**REQUIRED ACTION**. Give a verbatim repeat of the lines that run from the line containing "3) cut(image k, (x, y))" to the end of the data below.

(Extracted data entries)
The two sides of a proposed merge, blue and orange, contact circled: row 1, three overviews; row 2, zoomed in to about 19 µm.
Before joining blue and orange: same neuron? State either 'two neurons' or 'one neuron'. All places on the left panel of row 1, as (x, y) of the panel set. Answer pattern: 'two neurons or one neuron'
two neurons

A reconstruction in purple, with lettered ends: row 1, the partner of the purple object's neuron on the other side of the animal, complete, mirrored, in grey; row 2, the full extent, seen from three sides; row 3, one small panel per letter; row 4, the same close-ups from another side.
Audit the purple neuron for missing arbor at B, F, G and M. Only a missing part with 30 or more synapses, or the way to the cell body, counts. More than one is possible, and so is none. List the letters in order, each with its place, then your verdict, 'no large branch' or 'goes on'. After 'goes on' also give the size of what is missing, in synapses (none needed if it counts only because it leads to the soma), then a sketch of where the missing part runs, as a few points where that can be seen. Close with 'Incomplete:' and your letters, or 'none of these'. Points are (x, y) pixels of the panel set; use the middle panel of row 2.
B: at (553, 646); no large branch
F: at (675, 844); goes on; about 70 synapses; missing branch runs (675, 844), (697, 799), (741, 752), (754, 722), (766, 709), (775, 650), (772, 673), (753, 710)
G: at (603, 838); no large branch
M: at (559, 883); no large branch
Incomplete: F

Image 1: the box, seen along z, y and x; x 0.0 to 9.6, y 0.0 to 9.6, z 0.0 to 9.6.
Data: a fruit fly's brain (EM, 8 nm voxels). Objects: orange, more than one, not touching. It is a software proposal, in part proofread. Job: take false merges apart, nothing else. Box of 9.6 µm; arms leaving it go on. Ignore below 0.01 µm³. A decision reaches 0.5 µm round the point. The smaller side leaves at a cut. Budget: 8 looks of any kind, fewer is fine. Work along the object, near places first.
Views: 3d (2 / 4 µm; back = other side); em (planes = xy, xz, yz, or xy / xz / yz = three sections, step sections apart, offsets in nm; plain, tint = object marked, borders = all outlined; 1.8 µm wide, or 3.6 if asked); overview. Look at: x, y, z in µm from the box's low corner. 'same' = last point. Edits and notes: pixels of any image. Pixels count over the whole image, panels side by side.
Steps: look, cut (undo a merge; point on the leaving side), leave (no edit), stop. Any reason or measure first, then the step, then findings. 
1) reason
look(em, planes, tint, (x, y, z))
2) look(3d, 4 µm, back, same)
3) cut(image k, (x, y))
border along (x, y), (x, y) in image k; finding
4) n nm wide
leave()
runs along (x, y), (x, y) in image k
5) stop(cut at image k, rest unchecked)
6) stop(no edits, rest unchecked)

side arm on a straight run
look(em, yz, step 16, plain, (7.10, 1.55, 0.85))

**SOLUTION FOR THIS TASK**.
3) cut(image k, (x, y))
border along (x, y), (x, y) in image k; finding
4) n nm wide
leave()
runs along (x, y), (x, y) in image k
5) stop(cut at image k, rest unchecked)
6) stop(no edits, rest unchecked)

side arm on a straight run
look(em, yz, step 16, plain, (7.10, 1.55, 0.85))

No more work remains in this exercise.